Waterlase Procedures at Our Dental Clinic in Port Washington, Long Island

Since this technology is considered to be very revolutionary, it has been able to be adapted to a variety of dental procedures. Designed to be used primarily for working on cavities and for soft tissue surgeries, your dentist can use it for many different dental procedures. Some of the most common include crown and veneer removal, dental implants, periodontics, pediatric dentistry, tooth whitening, and even pain therapy. Whether it is sculpting a gum line to give a patient a much more appealing smile, ridding a patient of gum disease, or using it for the removal of wisdom teeth, your dentist can use Waterlase on almost any type of procedure for which you may need.

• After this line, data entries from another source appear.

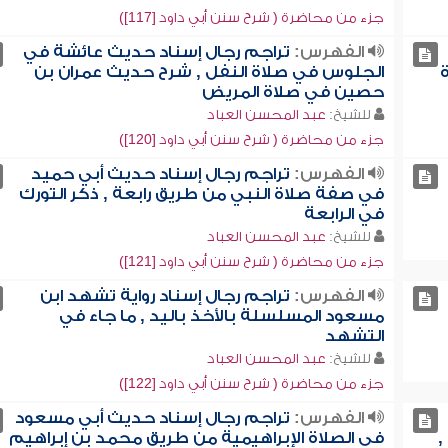
جزء من محاضرة ( شرح سنن أبي داود [117])
الفهرس:
تراجم رجال إسناد حديث عائشة في
الجلوس في صلاة النفل , شرح حديث عمران بن
حصين في صلاة المريض
للشيخ:
عبد المحسن العباد
جزء من محاضرة ( شرح سنن أبي داود [120])
الفهرس:
تراجم رجال إسناد حديث أبي حميد
في صفة صلاة النبي من طريق رابعة , ذكر التورك
في الرابعة
للشيخ:
عبد المحسن العباد
جزء من محاضرة ( شرح سنن أبي داود [121])
الفهرس:
تراجم رجال إسناد رواية تشهد ابن
مسعود المسلسلة بالأخذ باليد , ما جاء في
التشهد
للشيخ:
عبد المحسن العباد
جزء من محاضرة ( شرح سنن أبي داود [122])
الفهرس:
تراجم رجال إسناد حديث أبي مسعود
,
في الصلاة الإبراهيمية من طريق محمد بن إبراهيم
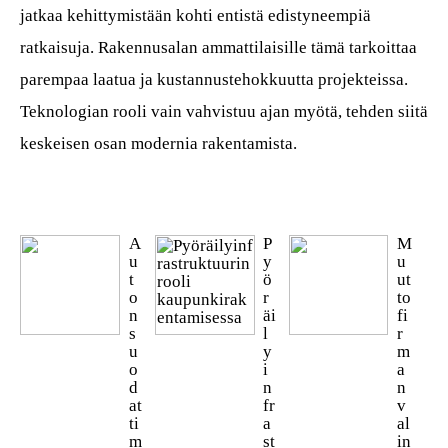
jatkaa kehittymistään kohti entistä edistyneempiä
ratkaisuja. Rakennusalan ammattilaisille tämä tarkoittaa
parempaa laatua ja kustannustehokkuutta projekteissa.
Teknologian rooli vain vahvistuu ajan myötä, tehden siitä
keskeisen osan modernia rakentamista.
A
P
M
u
y
u
t
ö
ut
o
r
to
n
äi
fi
s
l
r
u
y
m
o
i
a
d
n
n
at
fr
v
ti
a
al
m
st
in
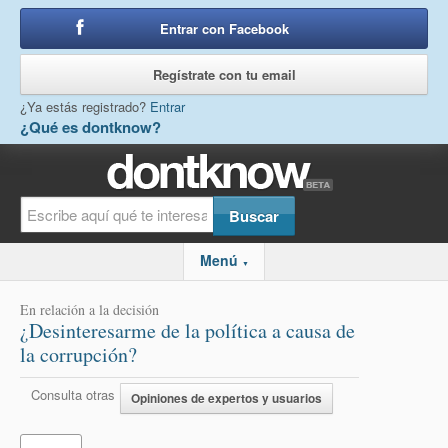
Entrar con Facebook
o
Regístrate con tu email
¿Ya estás registrado?
Entrar
¿Qué es dontknow?
Menú
▼
En relación a la decisión
¿Desinteresarme de la política a causa de
la corrupción?
Consulta otras
Opiniones de expertos y usuarios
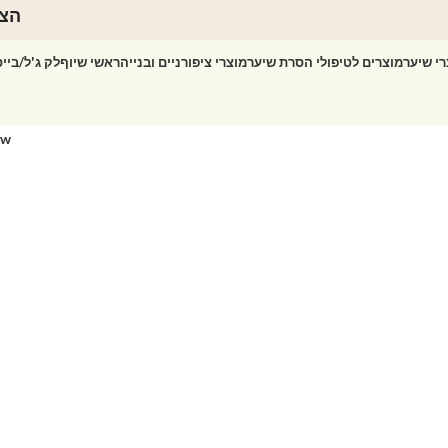
הצט
רי שיער
מוצרים לטיפולי הסרת שיער
מוצרי ציפורניים ובנייה
ראשי שיוף
לק ג'ל/ביי
ow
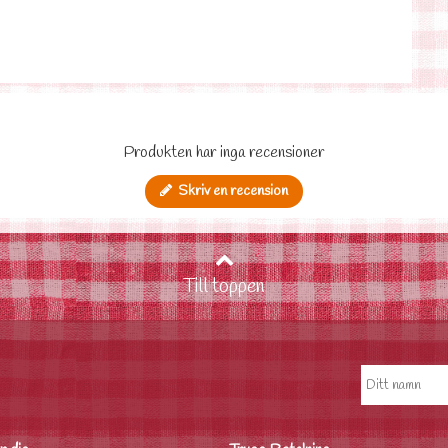
Produkten har inga recensioner
Skriv en recension
Till toppen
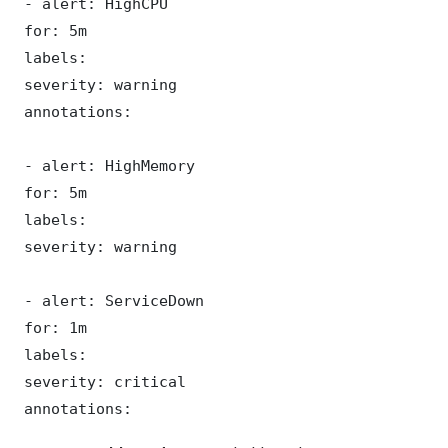
 - alert: HighCPU

 for: 5m

 labels:

 severity: warning

 annotations:

 - alert: HighMemory

 for: 5m

 labels:

 severity: warning

 - alert: ServiceDown

 for: 1m

 labels:

 severity: critical

 annotations:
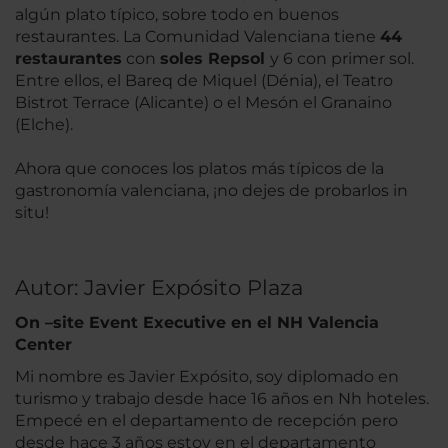
algún plato típico, sobre todo en buenos
restaurantes. La Comunidad Valenciana tiene
44
restaurantes
con
soles
Repsol
y 6 con primer sol.
Entre ellos, el Bareq de Miquel (Dénia), el Teatro
Bistrot Terrace (Alicante) o el Mesón el Granaino
(Elche).
Ahora que conoces los platos más típicos de la
gastronomía valenciana, ¡no dejes de probarlos in
situ!
Autor: Javier Expósito Plaza
On –site Event Executive en el NH Valencia
Center
Mi nombre es Javier Expósito, soy diplomado en
turismo y trabajo desde hace 16 años en Nh hoteles.
Empecé en el departamento de recepción pero
desde hace 3 años estoy en el departamento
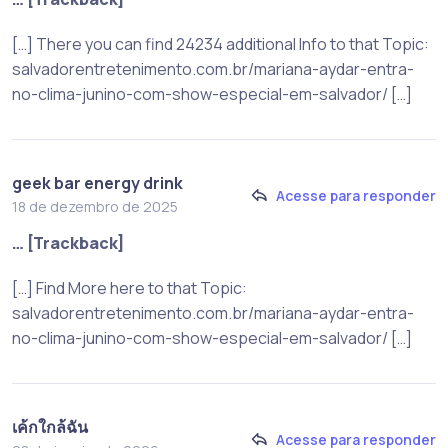
[…] There you can find 24234 additional Info to that Topic:
salvadorentretenimento.com.br/mariana-aydar-entra-
no-clima-junino-com-show-especial-em-salvador/ […]
geek bar energy drink
Acesse para responder
18 de dezembro de 2025
… [Trackback]
[…] Find More here to that Topic:
salvadorentretenimento.com.br/mariana-aydar-entra-
no-clima-junino-com-show-especial-em-salvador/ […]
เค้กใกล้ฉัน
Acesse para responder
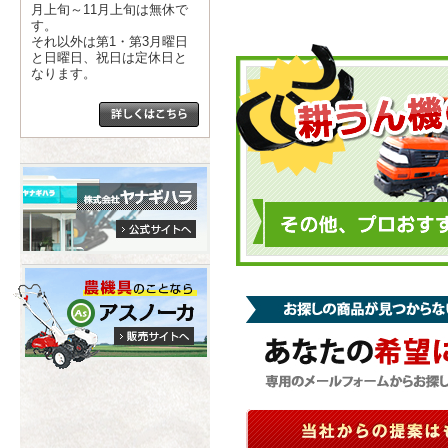
月上旬～11月上旬は無休で
す。
それ以外は第1・第3月曜日
と日曜日、祝日は定休日と
なります。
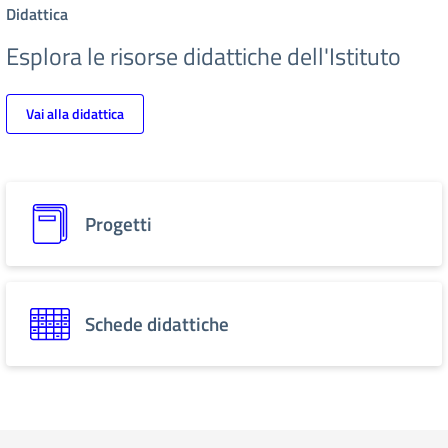
Didattica
Esplora le risorse didattiche dell'Istituto
Vai alla didattica
Progetti
Schede didattiche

Is Laser Dentistry Better?

Offering its patients less pain, fewer shots, and a faster recovery time after most procedures, it is likely your dentist would agree with you that laser dentistry is much better in many ways than traditional dental techniques of years past. In fact, one of its biggest advantages is the level of safety and precision it provides. For example, when a dentist uses a traditional drill when working on a tooth, the drill can sometimes produce microscopic cracks. When this occurs, this opens the door to the possibility of infections setting in underneath the filling. But when using a laser, this cracking does not take place. In addition, since the Waterlase technique does not require direct contact with the tooth, it greatly reduces the risk of cross-contamination between patients.

Winning Over Kids

As you know, getting kids to establish good oral hygiene habits at an early age is critical to helping them avoid many problems later on. With pediatric dentistry moving more and more in the direction of using a laser rather than a drill and needle, it is becoming much easier to win over kids regarding the importance of regular dental visits.

Expected to become an even more vital part of dentistry in the years ahead, Waterlase eliminates many excuses people have given for not visiting their dentist. If you have been putting off a trip to the dentist due to fear of the drill, needle, and pain that always follows, talk to your dental professional about this innovative technique today.